Le facce parlano, le gambe parlano, l’atteggiamento, ma soprattutto gli infortuni parlano.
L’ennesimo infortunio. Troppo! Troppo!
È una caporetto muscolare, nella quale io non voglio accusare nessuno ma che deve essere analizzata attentamente perché non si può chiamare sfortuna. La chiameremo sempre sfortuna? 'Maledetta sfortuna!'.

Qualcuno dovrebbe fare le giuste osservazioni partendo da dati tecnici, scientifici. Come avviene quando un evento si manifesta in modo perpetuo e ti ritrovi decimato nei momenti che contano.
In un calcio business secondo il modello aziendale attuale così vanno in fumo investimenti. Perché il problema non è perdere una partita, ma ritrovarti ad affrontare un qualcosa di invisibile che si manifesta costantemente e condiziona la stagione.

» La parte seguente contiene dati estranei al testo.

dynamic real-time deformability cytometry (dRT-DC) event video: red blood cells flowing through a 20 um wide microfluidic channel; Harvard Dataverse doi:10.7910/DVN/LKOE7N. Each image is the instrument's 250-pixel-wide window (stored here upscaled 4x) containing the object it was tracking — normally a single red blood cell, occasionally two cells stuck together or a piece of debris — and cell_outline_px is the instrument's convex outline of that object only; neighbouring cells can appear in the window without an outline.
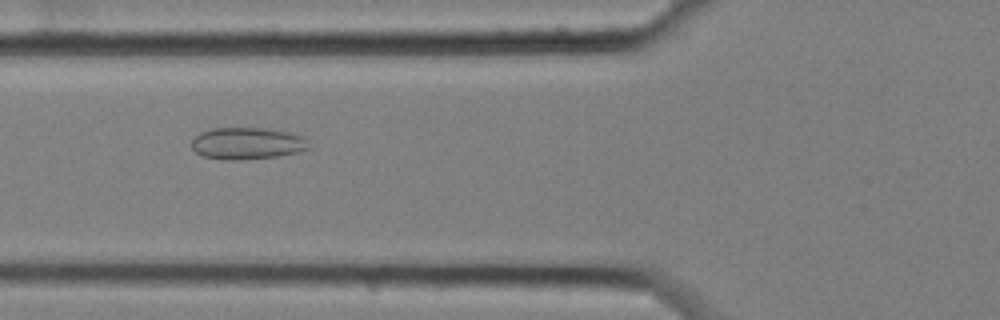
{"species": "common noctule bat (a hibernating species)", "species_latin": "Nyctalus noctula", "temperature_condition": "cold", "stored_images_in_passage": 5, "camera_frame_rate_fps": 3000, "um_per_image_px": 0.085, "animal": {"sex": "female", "body_mass_g": 25.1}, "frame": {"image": 1, "passage_image": 3, "time_ms": 0.667, "image_size_px": [1000, 320], "cell_outline_px": [[312, 148], [296, 152], [276, 156], [240, 160], [220, 160], [200, 156], [188, 144], [200, 132], [212, 128], [264, 128], [288, 132], [304, 136], [308, 140]], "centroid_in_image_um": [20.98, 12.19], "position_along_channel_um": 104.8, "area_um2": 22.14}}
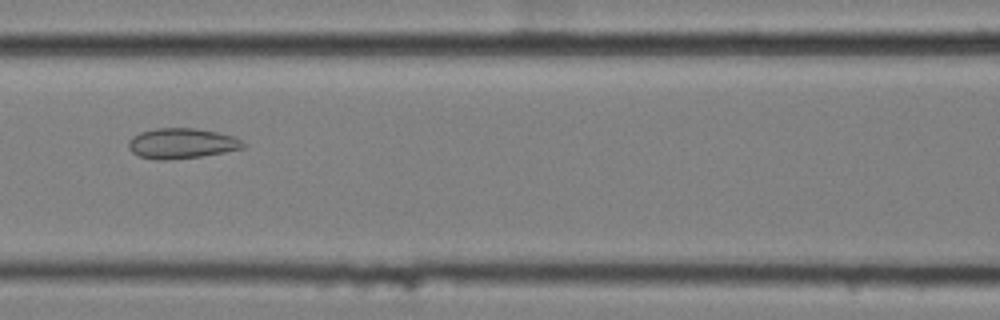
{"frame": {"image": 2, "passage_image": 4, "time_ms": 1.0, "image_size_px": [1000, 320], "cell_outline_px": [[248, 144], [244, 148], [224, 152], [200, 156], [168, 160], [156, 160], [140, 156], [132, 152], [128, 148], [128, 140], [132, 136], [140, 132], [156, 128], [196, 128], [236, 136], [244, 140]], "centroid_in_image_um": [15.47, 12.18], "position_along_channel_um": 151.1, "area_um2": 20.52}}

Qualcosa va fatto. Altrimenti staremo solo ad aggiornare una statistica di cui ne faremo a meno. L’infortunio di Thiaw ieri ha mandato un segnale negativo che ha condizionato la prestazione. Ma il problema non è chi si è fatto male. Ma la sensazione che oggi è toccato a lui e domani toccherà ad un altro. Senza fine! C’è un inizio che ha origini antiche ma non una fine. Ed è arrivato il momento di parlarne di meno ed agire maggiormente. Non ci saranno mai zero infortuni nel corso di una stagione ma il dato deve rientrare nella media.
Possiamo parlare di tutto, ma qua non ne usciamo. Come in quel labirinto ritorniamo nello stesso punto e diciamo qui ci siamo già passati. Qui abbiamo già toccato con mano le difficoltà.

Tutte queste cose per chi tifa Milan, per chi vuole bene al Milan, fanno veramente male!